Dear Car Makers: Please Hire People Like This

The interfaces in modern cars are, with rare exception, awful.

It’s almost absurd, really. The car is one of the most expensive things that people buy for themselves. It’s massive. It’s got a power supply that lasts for days… and yet, it’s one of the least “smart” devices in our lives. A three-year old tablet headed for the recycling bin puts the stock interface in most cars to shame.

The operating systems are slow, and often bug-riddled. If there’s a touchscreen, it’s almost certainly a crappy, low-res screen using yesteryear’s touch technology.

Worst of all, they’re dangerous. Over the last few years, touchscreens have become fairly standard in many new, mid-range lines. Which is great! The problem? Manufacturers didn’t really go about it right. Rather than seizing the opportunity to design something entirely new around touch, they just took all of the physical, oh-so-pressable buttons they once splayed across the dash and crammed them onto a touchscreen. Haptics? Sensible, spatial design? Whatever, we’ve got a touchscreen! Shiny!

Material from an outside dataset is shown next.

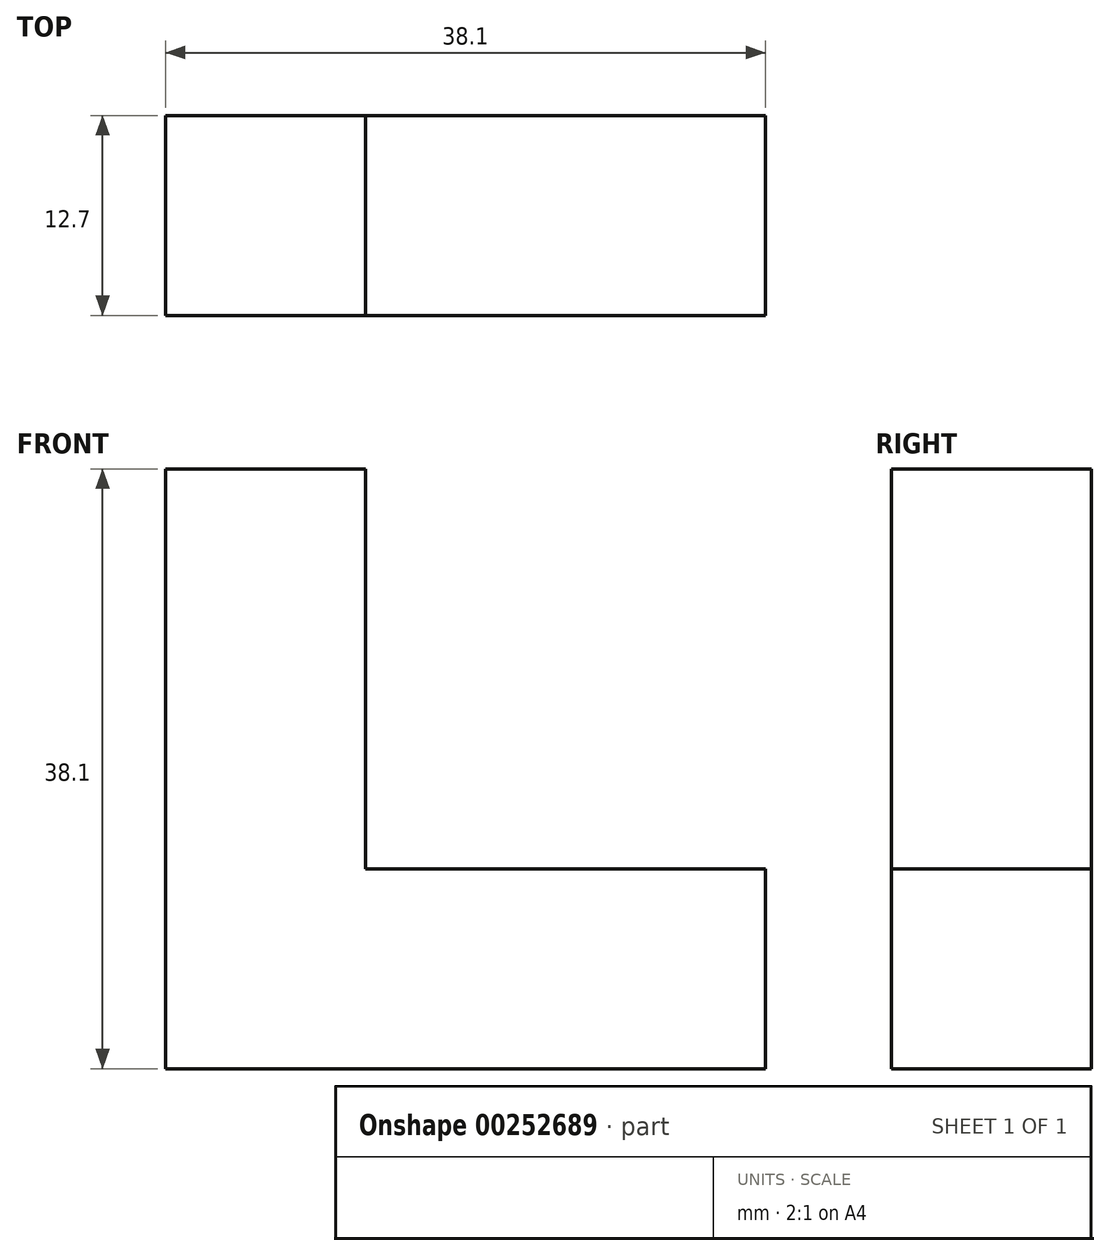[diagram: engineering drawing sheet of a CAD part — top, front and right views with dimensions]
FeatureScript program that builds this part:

As a result, actions that once required but a pinch of muscle memory (like, say, changing the station) now require you to take your eyes off the road entirely, lest you blindly jam your finger into the wrong button in that flat sea of glass.

Voice control is a strong contender here — perhaps more so than in any other space, really. But that’s yet another place where cars are lagging. As Google’s voice recognition approaches an almost terrifyingly accurate level, I’m still finding myself angrily shouting at my 2014 model car while it fails to figure out which of six possible commands I’m saying.

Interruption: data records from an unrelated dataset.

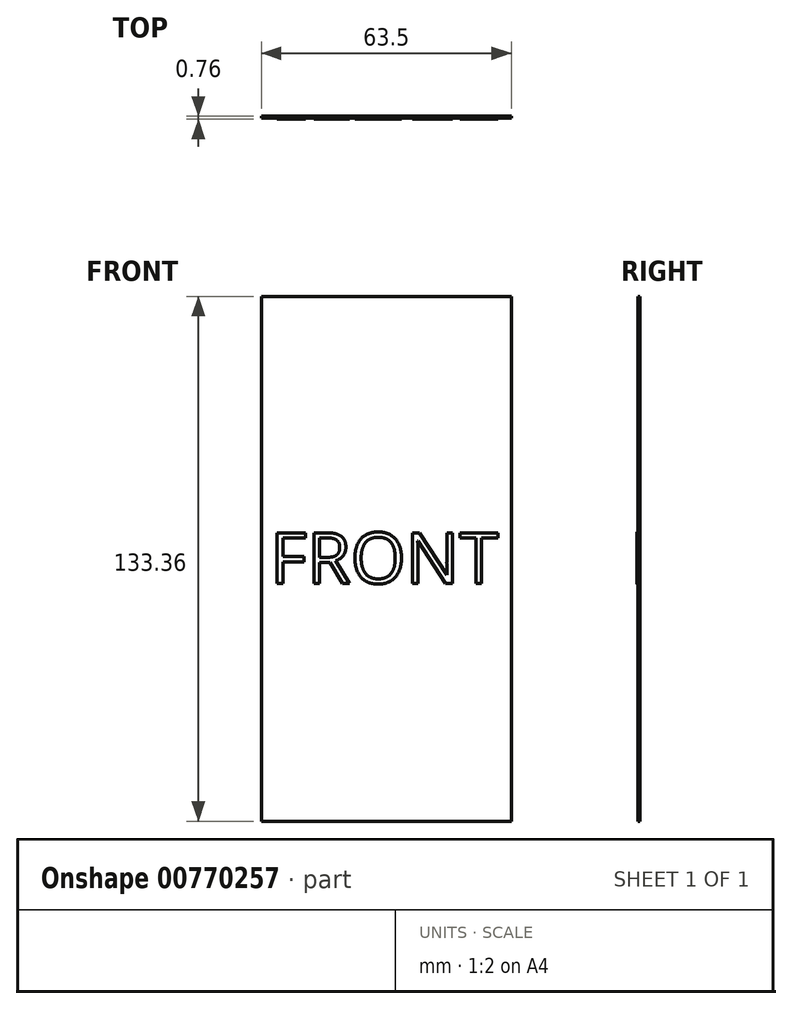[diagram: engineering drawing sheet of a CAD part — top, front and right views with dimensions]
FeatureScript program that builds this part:
annotation { "Feature Type Name" : "Feature", "Feature Type Description" : "" }
export const myFeature = defineFeature(function(context is Context, id is Id, definition is map)
    precondition{}
    {
        {
            var Q0;
            Q0=qCreatedBy(makeId("Front.planeOp"),FACE);
            var sketch = newSketch(context, id + "F0", { "sketchPlane" : qUnion([Q0])});
            skLineSegment(sketch, "E0.bottom", {"start": v(31.75, -66.68) * mm, "end": v(-31.75, -66.68) * mm});
            skLineSegment(sketch, "E0.top", {"start": v(31.75, 66.68) * mm, "end": v(-31.75, 66.68) * mm});
            skLineSegment(sketch, "E0.left", {"start": v(31.75, -66.68) * mm, "end": v(31.75, 66.67) * mm});
            skLineSegment(sketch, "E0.right", {"start": v(-31.75, -66.68) * mm, "end": v(-31.75, 66.67) * mm});
            skPoint(sketch, "E0.middle", {"position": v(0, 0) * mm});
            skSolve(sketch);
        }
        {
            var Q0;
            Q0=qSketchRegion(id+"F0",true);
            extrude(context, id + "F1", {"entities" : qUnion([Q0]), "endBound" : BoundingType.SYMMETRIC, "depth" : 0.5 * mm});
        }
        {
            var Q0;
            Q0=makeQuery(id+"F1.opExtrude","CAP_FACE",FACE,{"disambiguationData":[OSD([sQuery(id+"F0.wireOp",EDGE,"E0.bottom"),sQuery(id+"F0.wireOp",EDGE,"E0.top"),sQuery(id+"F0.wireOp",EDGE,"E0.left"),sQuery(id+"F0.wireOp",EDGE,"E0.right")])],"isStart":false});
            var sketch = newSketch(context, id + "F2", { "sketchPlane" : qUnion([Q0])});
            skText(sketch, "E1", { "text": "FRONT", "fontName": "OpenSans-Regular.ttf"});
            const initialGuessF2  = {"E1": [-0.02947, -0.00624, 1, 0, 0.01296]};
            skSetInitialGuess(sketch, initialGuessF2);
            skSolve(sketch);
        }
        {
            var Q0;
            Q0=qSketchRegion(id+"F2",true);
            extrude(context, id + "F3", {"entities" : qUnion([Q0]), "operationType" : NewBodyOperationType.ADD, "depth" : 0.25 * mm});
        }
    });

Thankfully, both Apple and Google have realized the massive space to be won here, and are actively working to take the manufacturers and their terrible design work out of the mix. It won’t happen overnight — but in just a few years, interacting with our cars should be a whole lot less awful.

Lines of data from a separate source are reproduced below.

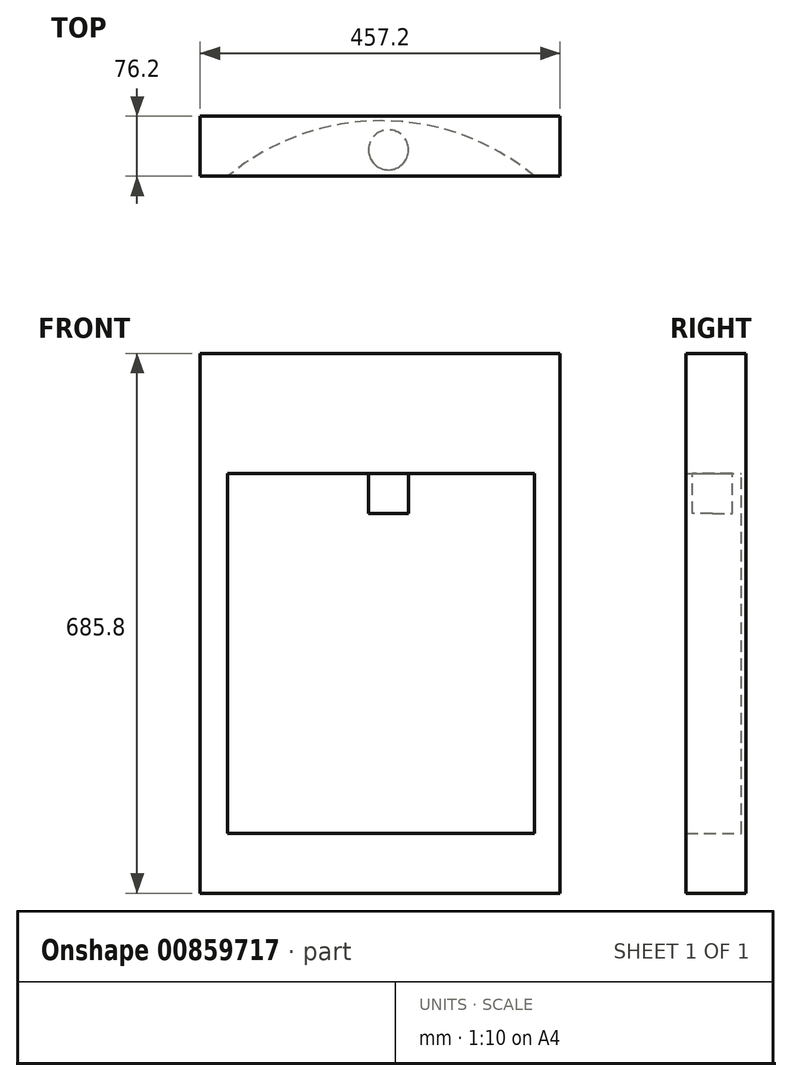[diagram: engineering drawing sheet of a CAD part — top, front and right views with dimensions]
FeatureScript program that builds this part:
annotation { "Feature Type Name" : "Feature", "Feature Type Description" : "" }
export const myFeature = defineFeature(function(context is Context, id is Id, definition is map)
    precondition{}
    {
        {
            var Q0;
            Q0=qCreatedBy(makeId("Front.planeOp"),FACE);
            var sketch = newSketch(context, id + "F0", { "sketchPlane" : qUnion([Q0])});
            skLineSegment(sketch, "E0.bottom", {"start": v(-191.8, 570.3) * mm, "end": v(265.4, 570.3) * mm});
            skLineSegment(sketch, "E0.top", {"start": v(-191.8, -115.5) * mm, "end": v(265.4, -115.5) * mm});
            skLineSegment(sketch, "E0.left", {"start": v(-191.8, 570.3) * mm, "end": v(-191.8, -115.5) * mm});
            skLineSegment(sketch, "E0.right", {"start": v(265.4, 570.3) * mm, "end": v(265.4, -115.5) * mm});
            skSolve(sketch);
        }
        {
            var Q0;
            Q0=makeQuery(id+"F0.imprint","IMPRINT",FACE,{"disambiguationData":[TD([[makeQuery(id+"F0.imprint","IMPRINT",EDGE,{"derivedFrom":sQuery(id+"F0.wireOp",EDGE,"E0.bottom")}),-1.0]])]});
            extrude(context, id + "F1", {"entities" : qUnion([Q0]), "depth" : 76.2 * mm, "offsetDistance" : 25.4 * mm});
        }
        {
            var Q0;
            Q0=makeQuery(id+"F1.opExtrude","SWEPT_FACE",FACE,{"disambiguationData":[OSD([sQuery(id+"F0.wireOp",EDGE,"E0.bottom")])]});
            var sketch = newSketch(context, id + "F2", { "sketchPlane" : qUnion([Q0])});
            skCircle(sketch, "E1", {"center": v(38.08, -310.46) * mm, "radius": 304.8 * mm});
            skSolve(sketch);
        }
        {
            var Q0;
            {var subQ0=sQuery(id+"F2.wireOp",EDGE,"E1");var subQ1=makeQuery(id+"F1.opExtrude","CAP_EDGE",EDGE,{"disambiguationData":[OSD([sQuery(id+"F0.wireOp",EDGE,"E0.bottom")])],"isStart":false});var subQ2=makeQuery(id+"F2.imprint","INTERSECT",VERTEX,{"disambiguationData":[OD(0.0)],"derivedFrom":[subQ1,subQ0]});Q0=makeQuery(id+"F2.imprint","IMPRINT",FACE,{"disambiguationData":[TD([[makeQuery(id+"F2.imprint","IMPRINT",EDGE,{"disambiguationData":[TD([[subQ2,1.0]])],"derivedFrom":subQ0}),1.0]])]});}
            extrude(context, id + "F3", {"entities" : qUnion([Q0]), "operationType" : NewBodyOperationType.REMOVE, "oppositeDirection" : true, "depth" : 609.6 * mm, "offsetDistance" : 25.4 * mm, "hasSecondDirection" : true, "secondDirectionOppositeDirection" : true, "secondDirectionDepth" : 152.4 * mm});
        }
        {
            var Q0;
            Q0=makeQuery(id+"F3.boolean.opBoolean","COPY",FACE,{"derivedFrom":makeQuery(id+"F3.opExtrude","CAP_FACE",FACE,{"disambiguationData":[OSD([sQuery(id+"F0.wireOp",EDGE,"E0.bottom"),sQuery(id+"F2.wireOp",EDGE,"E1")])],"isStart":true})});
            var sketch = newSketch(context, id + "F4", { "sketchPlane" : qUnion([Q0])});
            skCircle(sketch, "E2", {"center": v(47.36, 42.68) * mm, "radius": 25.4 * mm});
            skSolve(sketch);
        }
        {
            var Q0;
            Q0=makeQuery(id+"F4.imprint","IMPRINT",FACE,{"disambiguationData":[TD([[makeQuery(id+"F4.imprint","IMPRINT",EDGE,{"derivedFrom":sQuery(id+"F4.wireOp",EDGE,"E2")}),1.0]])]});
            extrude(context, id + "F5", {"entities" : qUnion([Q0]), "operationType" : NewBodyOperationType.ADD, "depth" : 50.8 * mm, "offsetDistance" : 25.4 * mm});
        }
    });
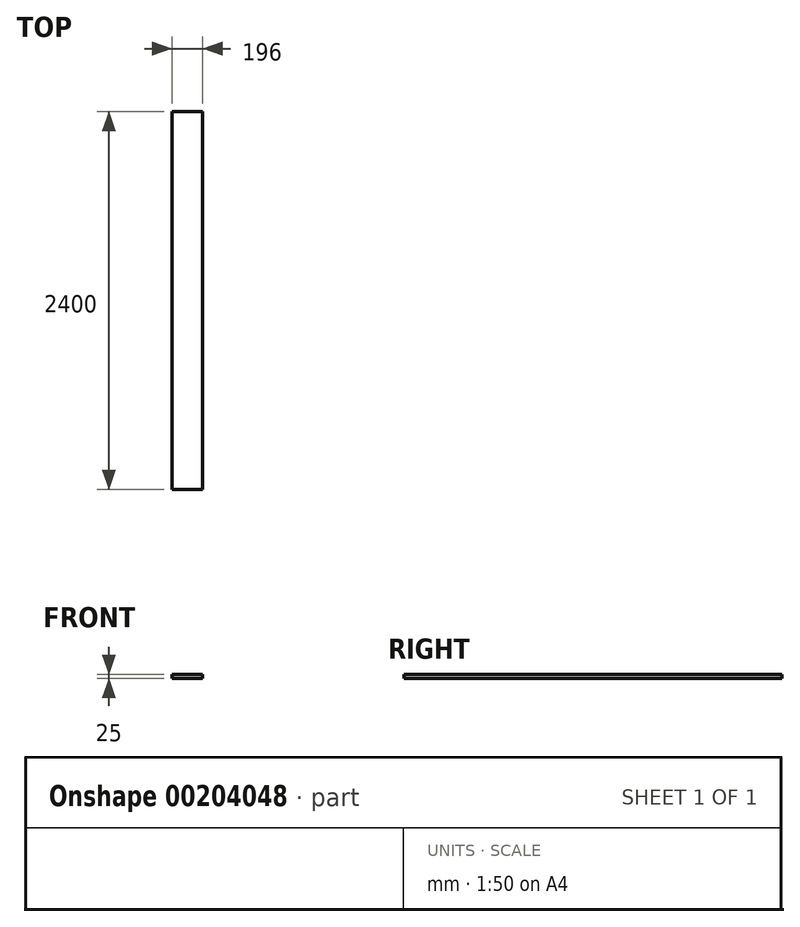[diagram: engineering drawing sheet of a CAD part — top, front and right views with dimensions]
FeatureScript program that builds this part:
annotation { "Feature Type Name" : "Feature", "Feature Type Description" : "" }
export const myFeature = defineFeature(function(context is Context, id is Id, definition is map)
    precondition{}
    {
        {
            var Q0;
            Q0=qCreatedBy(makeId("Front.planeOp"),FACE);
            var sketch = newSketch(context, id + "F0", { "sketchPlane" : qUnion([Q0])});
            skLineSegment(sketch, "E0.bottom", {"start": v(0, 0) * mm, "end": v(196, 0) * mm});
            skLineSegment(sketch, "E0.top", {"start": v(0, 25) * mm, "end": v(196, 25) * mm});
            skLineSegment(sketch, "E0.left", {"start": v(0, 0) * mm, "end": v(0, 25) * mm});
            skLineSegment(sketch, "E0.right", {"start": v(196, 0) * mm, "end": v(196, 25) * mm});
            skSolve(sketch);
        }
        {
            var Q0;
            Q0 = qSketchRegion(id + "F0", true);
            extrude(context, id + "F1", {"entities" : qUnion([Q0]), "depth" : 2400 * mm});
        }
    });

In the meantime, let us all drool over this just-posted concept video by Matthaeus Krenn, whose LinkedIn profile lists his last job as being a product designer at Cue — the team behind the titular Cue personal assistant app that was acquired by Apple back in October.

Is it perfect? No. Amongst other things, it requires users to learn and memorize how to control an interface, rather than working in a way that they can discover naturally. Is three fingers A/C control or audio source control?

But we need more of this. We need more smart people thinking about how we interact with our cars, especially as touchscreens become more and more common. When we’re steering what is essentially a 2-ton metal missile down the street, skipping to the next song shouldn’t be a dangerous decision.